Larry Ellison souffle le chaud et le froid ! Après s’être estimé furieux du comportement des dirigeants de PeopleSoft la semaine passée, le président d’Oracle, deuxième diffuseur de logiciels au ...

Larry Ellison souffle le chaud et le froid ! Après s’être estimé furieux du comportement des dirigeants de PeopleSoft la semaine passée, le président d’Oracle, deuxième diffuseur de logiciels au monde, semble maintenant vouloir temporiser. Il avait accusé par le biais d’un communiqué, mais également de vive voix au cours de la conférence Oracle World AppsWorld, les cadres de son concurrent PeopleSoft (sur lequel il a lancé une offre publique d’achat (OPA) hostile) de propager des propos mensongers quant à ses intentions.

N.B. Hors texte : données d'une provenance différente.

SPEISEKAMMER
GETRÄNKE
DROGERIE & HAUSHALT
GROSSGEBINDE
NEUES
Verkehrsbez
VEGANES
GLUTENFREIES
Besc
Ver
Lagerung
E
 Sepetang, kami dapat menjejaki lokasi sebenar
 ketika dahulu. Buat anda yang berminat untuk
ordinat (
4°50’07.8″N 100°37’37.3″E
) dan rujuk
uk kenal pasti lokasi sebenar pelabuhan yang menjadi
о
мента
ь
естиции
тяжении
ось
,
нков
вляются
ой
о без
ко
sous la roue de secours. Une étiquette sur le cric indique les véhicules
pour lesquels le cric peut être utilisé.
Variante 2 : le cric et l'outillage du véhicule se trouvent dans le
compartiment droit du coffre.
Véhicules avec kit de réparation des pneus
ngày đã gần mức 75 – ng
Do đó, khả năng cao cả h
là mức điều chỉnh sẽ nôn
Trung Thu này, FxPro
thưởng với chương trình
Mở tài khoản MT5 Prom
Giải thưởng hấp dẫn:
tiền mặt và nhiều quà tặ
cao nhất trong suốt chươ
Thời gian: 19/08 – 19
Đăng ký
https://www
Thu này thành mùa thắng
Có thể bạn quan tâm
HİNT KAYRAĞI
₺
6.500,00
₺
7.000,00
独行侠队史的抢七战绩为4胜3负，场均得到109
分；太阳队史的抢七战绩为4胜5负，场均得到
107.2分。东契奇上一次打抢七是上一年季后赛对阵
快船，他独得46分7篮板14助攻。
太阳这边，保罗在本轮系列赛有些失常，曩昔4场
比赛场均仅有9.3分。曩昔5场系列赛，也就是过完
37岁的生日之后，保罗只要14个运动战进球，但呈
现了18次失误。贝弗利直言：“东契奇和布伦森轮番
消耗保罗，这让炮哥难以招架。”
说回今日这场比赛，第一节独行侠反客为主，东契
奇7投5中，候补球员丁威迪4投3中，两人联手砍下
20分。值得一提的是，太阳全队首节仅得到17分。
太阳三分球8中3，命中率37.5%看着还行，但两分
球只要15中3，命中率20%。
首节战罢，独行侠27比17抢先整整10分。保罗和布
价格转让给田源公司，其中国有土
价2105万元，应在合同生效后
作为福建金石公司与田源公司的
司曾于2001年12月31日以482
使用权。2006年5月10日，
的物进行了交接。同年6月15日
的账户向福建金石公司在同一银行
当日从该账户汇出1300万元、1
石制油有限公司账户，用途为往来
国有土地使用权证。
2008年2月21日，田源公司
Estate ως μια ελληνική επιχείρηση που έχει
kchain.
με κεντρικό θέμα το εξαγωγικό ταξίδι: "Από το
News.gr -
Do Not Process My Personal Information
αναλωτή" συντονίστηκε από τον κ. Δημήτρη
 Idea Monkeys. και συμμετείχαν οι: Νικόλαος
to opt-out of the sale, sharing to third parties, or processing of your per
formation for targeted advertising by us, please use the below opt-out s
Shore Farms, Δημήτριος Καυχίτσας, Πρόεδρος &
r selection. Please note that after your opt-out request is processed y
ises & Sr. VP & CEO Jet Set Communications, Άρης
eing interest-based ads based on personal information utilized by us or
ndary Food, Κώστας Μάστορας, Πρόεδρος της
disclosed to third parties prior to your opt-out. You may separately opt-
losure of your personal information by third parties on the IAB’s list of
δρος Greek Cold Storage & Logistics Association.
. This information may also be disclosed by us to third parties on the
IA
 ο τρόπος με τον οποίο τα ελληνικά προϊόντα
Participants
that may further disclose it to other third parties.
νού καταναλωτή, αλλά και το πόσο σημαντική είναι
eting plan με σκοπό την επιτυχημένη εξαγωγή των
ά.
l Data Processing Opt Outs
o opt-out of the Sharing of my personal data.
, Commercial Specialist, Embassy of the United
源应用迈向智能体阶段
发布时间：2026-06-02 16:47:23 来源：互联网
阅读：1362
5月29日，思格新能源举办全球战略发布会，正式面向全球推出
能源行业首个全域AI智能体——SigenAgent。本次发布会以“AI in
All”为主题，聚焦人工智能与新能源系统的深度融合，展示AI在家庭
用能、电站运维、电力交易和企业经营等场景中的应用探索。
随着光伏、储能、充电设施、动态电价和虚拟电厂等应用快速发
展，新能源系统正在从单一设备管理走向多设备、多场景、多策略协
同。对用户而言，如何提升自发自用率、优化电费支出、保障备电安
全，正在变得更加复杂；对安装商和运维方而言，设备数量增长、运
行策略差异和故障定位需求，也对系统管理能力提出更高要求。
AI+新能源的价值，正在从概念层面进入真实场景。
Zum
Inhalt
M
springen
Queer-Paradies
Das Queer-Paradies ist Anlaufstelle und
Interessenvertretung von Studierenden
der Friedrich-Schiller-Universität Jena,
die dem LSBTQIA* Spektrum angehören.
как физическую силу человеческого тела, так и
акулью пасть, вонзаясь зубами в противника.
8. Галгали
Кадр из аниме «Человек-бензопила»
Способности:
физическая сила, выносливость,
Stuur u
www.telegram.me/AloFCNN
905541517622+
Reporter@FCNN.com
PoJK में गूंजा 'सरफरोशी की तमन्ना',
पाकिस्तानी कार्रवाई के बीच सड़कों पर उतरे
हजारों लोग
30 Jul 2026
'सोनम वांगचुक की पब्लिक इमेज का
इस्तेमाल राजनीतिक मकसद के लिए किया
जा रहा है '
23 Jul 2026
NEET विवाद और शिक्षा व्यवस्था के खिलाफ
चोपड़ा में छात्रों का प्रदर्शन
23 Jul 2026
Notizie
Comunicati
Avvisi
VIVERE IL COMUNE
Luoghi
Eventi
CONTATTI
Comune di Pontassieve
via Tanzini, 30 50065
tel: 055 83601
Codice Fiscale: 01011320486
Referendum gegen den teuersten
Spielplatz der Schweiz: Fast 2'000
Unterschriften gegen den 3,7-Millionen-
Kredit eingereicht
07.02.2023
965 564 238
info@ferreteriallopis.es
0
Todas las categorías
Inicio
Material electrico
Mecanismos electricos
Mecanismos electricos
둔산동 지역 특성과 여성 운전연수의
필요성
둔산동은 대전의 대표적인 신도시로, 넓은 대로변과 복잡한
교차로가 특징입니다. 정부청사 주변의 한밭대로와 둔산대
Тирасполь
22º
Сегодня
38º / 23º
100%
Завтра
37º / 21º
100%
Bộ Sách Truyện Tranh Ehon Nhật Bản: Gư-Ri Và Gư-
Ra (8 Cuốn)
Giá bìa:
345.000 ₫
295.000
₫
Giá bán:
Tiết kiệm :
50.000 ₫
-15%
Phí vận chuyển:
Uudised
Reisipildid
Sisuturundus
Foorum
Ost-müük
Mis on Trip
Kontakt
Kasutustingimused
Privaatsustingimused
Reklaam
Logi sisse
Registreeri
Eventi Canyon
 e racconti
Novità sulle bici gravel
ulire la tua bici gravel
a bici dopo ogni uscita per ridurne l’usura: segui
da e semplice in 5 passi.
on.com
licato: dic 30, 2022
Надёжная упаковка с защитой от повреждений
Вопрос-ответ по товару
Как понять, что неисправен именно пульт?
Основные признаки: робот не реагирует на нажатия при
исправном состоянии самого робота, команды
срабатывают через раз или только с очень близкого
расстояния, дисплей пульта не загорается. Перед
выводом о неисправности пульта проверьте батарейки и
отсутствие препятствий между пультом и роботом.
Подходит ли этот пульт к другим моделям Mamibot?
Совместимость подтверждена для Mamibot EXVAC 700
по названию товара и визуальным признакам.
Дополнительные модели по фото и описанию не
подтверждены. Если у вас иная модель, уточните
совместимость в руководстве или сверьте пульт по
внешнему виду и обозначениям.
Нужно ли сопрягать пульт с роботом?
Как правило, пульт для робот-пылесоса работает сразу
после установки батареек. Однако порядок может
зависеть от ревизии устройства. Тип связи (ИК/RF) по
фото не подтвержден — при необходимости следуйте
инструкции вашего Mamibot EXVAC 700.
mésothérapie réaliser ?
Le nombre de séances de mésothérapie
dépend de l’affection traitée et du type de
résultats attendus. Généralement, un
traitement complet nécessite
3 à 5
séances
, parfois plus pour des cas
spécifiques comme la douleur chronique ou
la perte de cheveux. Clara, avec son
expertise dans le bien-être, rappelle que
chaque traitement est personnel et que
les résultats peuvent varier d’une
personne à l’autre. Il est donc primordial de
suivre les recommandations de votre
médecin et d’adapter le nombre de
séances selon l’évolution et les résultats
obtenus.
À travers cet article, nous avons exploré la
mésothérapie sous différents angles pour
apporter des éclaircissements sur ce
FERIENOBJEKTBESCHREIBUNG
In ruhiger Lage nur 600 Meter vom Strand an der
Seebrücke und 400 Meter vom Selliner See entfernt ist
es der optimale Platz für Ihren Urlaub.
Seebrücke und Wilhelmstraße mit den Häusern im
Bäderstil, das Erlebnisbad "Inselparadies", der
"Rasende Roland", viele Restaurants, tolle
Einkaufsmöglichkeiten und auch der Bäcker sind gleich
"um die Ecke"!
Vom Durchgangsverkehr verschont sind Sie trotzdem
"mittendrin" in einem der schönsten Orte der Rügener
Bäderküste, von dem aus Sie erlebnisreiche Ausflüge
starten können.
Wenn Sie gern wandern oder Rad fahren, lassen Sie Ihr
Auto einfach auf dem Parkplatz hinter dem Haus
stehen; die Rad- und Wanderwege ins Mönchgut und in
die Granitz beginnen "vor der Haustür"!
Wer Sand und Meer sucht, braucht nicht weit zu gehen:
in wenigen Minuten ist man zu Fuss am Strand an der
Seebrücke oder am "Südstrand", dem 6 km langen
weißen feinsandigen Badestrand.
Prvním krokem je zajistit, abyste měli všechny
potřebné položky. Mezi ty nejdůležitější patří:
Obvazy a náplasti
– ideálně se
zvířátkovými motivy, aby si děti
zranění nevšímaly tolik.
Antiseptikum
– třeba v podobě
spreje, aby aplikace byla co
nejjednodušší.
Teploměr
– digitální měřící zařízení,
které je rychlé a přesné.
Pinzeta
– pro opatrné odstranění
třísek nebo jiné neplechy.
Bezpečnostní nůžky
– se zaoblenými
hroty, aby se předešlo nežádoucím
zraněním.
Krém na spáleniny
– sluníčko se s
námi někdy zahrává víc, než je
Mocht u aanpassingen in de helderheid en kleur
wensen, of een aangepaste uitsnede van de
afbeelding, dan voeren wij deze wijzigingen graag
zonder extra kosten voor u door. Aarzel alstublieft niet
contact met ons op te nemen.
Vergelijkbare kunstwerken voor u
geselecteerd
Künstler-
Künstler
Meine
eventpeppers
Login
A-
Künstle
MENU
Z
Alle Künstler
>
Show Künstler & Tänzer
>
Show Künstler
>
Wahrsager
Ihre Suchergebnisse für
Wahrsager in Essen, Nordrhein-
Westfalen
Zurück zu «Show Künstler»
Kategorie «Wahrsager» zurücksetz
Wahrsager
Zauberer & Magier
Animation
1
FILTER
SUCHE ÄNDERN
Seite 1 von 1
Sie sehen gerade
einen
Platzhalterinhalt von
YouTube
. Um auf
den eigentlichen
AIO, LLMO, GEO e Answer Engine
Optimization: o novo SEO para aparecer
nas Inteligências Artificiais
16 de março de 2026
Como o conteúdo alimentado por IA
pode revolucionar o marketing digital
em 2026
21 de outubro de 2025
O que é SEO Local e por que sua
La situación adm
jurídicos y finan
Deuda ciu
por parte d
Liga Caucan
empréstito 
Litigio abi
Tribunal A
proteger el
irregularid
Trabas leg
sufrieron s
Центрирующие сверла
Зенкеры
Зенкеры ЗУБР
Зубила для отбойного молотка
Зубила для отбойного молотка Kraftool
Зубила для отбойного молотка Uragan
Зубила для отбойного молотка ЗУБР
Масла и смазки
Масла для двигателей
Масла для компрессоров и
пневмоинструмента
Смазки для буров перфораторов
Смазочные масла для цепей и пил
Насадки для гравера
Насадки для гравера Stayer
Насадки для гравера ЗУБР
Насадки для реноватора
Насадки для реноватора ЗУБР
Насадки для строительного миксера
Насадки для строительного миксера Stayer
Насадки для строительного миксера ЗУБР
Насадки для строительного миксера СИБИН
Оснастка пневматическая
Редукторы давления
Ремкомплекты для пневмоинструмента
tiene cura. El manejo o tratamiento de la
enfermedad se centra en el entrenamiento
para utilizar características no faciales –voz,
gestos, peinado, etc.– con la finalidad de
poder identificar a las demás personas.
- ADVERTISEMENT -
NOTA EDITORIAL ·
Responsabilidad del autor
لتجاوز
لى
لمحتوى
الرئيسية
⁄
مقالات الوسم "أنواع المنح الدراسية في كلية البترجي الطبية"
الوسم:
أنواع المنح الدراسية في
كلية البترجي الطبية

Oracle, deuxième éditeur de progiciels derrière l’allemand SAP, annonce vouloir négocier avec PeopleSoft. Il a renoncé à une condition que le conseil d’administration de PeopleSoft considérait comme principal obstacle à une discussion. Cette condition se résumait à un amendement, vers le haut, du plan de fusion entre J.D. Edwards et PeopleSoft. Ce dernier a en effet rehaussé son offre à 1,75 milliard de dollars, ce à quoi Oracle était opposé.

Larry Ellison a également expliqué son sentiment quant à l’avenir du secteur des éditeurs informatiques, ce qui tend à éclairer l’action actuelle d’Oracle. Le président du développeur d’ERP pense que le futur de ces entreprises ressemble au passé des industries automobiles, qui sont passées par un long processus de fusions et d’acquisitions tout au long du 20ème siècle. La concentration constitue d’après lui l’avenir des groupes informatiques.

Mais les espoirs d’Oracle pourraient bientôt être réduits à néant par le « U.S. Department of Justice » qui examine la légalité de l’opération initié par le géant du logiciel. Si une requête pour supplément d’information est demandé, la procédure pourrait durer plusieurs semaines. Le fait que plusieurs Etats américains aient exprimé leur désaccord avec l’OPA pourrait justifier à lui seul ce supplément d’information.